Computational Neuroscience I study how to neural representations and learning dynamics encode across brain and manifest in behaviors. I showed how hierarchical feature representations arise along the primate ventral visual stream (paper). I developed latent representation + temporal modeling methods for long-form human video understanding, leveraging unsupervised learning and state-space modeling to uncover subtle behavioral structure from noisy, weakly supervised video data in bipolar disorder. (preprint).
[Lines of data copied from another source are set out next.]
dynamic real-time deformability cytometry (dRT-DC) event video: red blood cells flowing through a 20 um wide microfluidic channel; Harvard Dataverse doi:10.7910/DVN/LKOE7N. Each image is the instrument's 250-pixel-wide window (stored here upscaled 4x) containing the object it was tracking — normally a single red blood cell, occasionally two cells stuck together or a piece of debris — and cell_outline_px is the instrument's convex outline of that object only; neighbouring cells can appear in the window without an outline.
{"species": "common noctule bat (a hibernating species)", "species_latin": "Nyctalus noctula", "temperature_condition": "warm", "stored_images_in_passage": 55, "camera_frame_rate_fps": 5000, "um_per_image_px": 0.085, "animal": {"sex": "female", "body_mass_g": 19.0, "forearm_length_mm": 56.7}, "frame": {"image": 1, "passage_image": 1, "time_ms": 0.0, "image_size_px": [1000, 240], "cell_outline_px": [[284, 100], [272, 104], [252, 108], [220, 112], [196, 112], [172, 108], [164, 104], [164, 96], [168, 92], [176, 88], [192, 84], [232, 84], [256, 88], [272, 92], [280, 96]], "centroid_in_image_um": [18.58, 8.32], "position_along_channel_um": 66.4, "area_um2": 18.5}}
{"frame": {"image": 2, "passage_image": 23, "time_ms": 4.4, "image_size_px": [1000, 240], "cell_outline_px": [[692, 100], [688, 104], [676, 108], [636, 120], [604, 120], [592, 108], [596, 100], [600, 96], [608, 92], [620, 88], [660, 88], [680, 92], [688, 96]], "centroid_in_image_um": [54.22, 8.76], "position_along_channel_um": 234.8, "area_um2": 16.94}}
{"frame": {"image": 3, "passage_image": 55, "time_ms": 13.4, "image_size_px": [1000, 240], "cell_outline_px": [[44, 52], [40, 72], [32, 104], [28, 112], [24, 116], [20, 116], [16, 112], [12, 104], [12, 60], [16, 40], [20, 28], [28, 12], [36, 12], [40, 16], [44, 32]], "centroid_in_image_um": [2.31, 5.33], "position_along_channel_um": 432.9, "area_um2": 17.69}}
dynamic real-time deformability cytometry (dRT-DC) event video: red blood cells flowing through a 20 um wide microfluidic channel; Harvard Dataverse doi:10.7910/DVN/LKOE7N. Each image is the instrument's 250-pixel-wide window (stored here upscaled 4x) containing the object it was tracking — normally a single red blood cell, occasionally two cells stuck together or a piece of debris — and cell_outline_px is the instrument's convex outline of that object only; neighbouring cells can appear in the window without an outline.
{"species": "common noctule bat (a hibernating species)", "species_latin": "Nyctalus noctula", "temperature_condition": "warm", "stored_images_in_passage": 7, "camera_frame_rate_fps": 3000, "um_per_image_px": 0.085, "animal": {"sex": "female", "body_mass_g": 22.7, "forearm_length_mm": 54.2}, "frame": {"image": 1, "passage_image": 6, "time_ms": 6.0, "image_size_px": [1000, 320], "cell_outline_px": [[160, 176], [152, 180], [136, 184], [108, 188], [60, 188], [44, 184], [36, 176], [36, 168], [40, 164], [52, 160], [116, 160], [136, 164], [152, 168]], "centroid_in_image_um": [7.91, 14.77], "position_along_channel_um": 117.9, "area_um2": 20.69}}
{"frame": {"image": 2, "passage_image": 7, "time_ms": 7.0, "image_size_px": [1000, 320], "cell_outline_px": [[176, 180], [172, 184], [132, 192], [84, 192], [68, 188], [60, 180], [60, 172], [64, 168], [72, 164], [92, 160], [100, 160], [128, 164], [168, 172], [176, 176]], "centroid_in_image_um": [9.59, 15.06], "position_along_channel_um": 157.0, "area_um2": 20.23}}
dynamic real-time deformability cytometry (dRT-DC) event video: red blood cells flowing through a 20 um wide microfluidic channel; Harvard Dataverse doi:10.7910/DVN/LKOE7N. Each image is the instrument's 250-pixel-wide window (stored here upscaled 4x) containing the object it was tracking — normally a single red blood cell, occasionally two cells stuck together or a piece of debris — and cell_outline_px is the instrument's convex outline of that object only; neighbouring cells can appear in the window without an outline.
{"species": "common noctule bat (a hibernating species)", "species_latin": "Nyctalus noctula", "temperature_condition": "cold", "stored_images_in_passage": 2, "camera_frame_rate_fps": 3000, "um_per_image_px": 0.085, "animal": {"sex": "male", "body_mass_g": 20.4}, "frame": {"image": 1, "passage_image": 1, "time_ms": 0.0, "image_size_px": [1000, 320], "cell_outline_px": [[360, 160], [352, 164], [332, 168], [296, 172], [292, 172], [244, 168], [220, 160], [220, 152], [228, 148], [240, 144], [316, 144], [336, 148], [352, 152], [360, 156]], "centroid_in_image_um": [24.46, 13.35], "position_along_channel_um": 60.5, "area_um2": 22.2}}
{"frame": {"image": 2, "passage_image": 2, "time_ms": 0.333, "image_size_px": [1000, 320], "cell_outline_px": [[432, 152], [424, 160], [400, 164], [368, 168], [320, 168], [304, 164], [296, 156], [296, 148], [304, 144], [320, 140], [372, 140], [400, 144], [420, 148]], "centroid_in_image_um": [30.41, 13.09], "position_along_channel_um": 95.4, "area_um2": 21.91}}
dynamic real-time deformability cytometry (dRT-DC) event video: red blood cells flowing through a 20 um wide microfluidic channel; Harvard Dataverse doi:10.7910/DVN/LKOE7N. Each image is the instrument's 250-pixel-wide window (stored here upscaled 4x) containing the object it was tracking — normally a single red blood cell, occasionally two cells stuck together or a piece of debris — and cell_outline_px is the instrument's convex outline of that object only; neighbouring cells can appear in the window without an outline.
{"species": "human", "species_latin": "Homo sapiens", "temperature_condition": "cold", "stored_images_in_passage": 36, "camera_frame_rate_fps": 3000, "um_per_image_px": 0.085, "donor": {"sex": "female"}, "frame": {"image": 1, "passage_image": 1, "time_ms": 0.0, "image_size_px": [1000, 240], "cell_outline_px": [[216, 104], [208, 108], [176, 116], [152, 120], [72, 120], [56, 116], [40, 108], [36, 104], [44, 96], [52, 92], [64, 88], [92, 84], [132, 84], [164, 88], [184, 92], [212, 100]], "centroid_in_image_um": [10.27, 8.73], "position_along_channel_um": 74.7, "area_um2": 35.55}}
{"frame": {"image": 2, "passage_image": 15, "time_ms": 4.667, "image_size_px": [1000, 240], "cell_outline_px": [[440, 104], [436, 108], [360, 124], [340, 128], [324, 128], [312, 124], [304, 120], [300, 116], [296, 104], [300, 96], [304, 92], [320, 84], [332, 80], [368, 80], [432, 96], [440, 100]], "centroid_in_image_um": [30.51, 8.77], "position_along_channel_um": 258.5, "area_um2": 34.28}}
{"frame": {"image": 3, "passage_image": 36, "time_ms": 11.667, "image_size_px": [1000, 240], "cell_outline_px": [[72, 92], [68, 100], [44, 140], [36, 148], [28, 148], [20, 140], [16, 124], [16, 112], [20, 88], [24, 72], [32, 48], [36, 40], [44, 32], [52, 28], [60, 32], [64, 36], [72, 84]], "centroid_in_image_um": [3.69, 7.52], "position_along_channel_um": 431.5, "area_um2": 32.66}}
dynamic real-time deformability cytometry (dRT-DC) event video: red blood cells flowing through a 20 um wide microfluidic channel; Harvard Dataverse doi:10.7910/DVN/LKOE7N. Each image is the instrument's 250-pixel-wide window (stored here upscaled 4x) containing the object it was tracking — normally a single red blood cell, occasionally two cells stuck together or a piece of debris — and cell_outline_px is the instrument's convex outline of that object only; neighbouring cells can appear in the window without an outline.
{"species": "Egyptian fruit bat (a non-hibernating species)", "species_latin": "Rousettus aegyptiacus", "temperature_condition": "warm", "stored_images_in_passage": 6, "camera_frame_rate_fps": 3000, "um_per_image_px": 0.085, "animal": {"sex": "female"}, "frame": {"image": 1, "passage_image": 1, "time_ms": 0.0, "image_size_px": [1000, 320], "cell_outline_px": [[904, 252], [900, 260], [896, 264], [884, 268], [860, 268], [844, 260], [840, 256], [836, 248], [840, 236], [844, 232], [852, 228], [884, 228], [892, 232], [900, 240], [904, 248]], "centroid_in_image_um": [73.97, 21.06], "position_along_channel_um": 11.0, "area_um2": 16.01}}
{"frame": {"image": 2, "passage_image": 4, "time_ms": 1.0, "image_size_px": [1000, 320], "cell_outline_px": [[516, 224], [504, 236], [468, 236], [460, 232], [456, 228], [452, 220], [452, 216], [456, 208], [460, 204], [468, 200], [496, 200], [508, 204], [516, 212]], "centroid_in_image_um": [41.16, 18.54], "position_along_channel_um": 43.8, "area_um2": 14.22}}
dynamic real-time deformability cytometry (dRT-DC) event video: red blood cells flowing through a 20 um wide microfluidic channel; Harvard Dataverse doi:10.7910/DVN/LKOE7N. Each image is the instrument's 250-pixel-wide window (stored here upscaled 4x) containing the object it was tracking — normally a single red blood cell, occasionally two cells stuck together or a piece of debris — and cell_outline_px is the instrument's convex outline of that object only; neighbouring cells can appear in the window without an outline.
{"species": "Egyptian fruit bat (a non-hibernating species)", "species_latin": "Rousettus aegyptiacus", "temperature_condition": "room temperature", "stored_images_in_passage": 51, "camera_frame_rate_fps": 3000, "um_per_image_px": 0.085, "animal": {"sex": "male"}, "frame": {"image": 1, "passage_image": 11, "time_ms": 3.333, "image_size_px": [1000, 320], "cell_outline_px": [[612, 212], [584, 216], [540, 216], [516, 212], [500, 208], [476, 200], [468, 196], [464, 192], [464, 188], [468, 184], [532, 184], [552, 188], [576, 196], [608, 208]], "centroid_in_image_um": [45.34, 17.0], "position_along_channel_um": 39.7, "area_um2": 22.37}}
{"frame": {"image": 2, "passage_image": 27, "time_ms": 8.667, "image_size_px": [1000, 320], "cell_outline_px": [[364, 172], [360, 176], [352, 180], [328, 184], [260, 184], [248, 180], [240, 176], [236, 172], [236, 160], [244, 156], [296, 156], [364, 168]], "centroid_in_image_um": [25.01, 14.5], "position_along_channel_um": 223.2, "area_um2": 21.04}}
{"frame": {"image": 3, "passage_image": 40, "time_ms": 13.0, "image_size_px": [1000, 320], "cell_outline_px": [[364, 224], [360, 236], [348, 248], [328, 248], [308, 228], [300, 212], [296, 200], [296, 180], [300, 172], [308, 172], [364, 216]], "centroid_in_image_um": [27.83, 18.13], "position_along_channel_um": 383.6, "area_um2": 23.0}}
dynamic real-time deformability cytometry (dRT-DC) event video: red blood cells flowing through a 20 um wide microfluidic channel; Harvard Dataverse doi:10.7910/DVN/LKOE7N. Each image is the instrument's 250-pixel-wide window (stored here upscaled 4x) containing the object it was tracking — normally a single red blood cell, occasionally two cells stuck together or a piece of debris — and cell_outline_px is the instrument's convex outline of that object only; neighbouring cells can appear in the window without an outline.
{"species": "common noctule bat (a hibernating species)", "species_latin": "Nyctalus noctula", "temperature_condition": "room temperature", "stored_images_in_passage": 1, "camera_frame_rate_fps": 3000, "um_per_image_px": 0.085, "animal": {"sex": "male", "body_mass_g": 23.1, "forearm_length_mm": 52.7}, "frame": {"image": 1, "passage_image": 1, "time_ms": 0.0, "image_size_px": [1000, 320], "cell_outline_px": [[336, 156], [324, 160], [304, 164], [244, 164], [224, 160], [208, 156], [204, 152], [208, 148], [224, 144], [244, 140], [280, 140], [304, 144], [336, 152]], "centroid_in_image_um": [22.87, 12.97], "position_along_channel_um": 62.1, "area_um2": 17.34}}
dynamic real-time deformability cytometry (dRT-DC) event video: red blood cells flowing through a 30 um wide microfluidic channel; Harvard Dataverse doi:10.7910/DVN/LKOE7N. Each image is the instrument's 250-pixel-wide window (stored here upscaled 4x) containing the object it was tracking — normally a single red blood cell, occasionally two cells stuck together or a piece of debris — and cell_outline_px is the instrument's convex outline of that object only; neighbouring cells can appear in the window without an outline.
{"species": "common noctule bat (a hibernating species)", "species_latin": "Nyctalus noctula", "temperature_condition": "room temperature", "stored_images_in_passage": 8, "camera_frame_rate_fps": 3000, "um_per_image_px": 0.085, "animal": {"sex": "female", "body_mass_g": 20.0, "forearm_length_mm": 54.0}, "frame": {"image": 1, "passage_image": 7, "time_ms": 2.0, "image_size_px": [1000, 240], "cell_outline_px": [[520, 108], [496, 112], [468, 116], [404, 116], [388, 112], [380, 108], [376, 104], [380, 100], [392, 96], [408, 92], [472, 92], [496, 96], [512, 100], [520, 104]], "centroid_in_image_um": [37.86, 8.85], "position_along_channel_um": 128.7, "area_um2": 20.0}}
Industry Experience In 2024, I developed CLIP-style multimodal foundation models for neural interfaces, aligning EMG, IMU, and vision into a shared embedding space to improve cross-device generalization and downstream performance across multiple tasks, such as pose estimation, at Meta. In 2025, I focused on production-scale model training and on-device optimization for handwriting recognition, balancing latency, accuracy, and robustness for real-world deployment. This work contributed to Meta Neural Band production, which captures electrical activity from subtle forearm muscle movements for intuitive, gesture-based input, and live demoed at Meta Connect 2025. The broader product effort was recognized as one of TIME’s Best Inventions of 2025.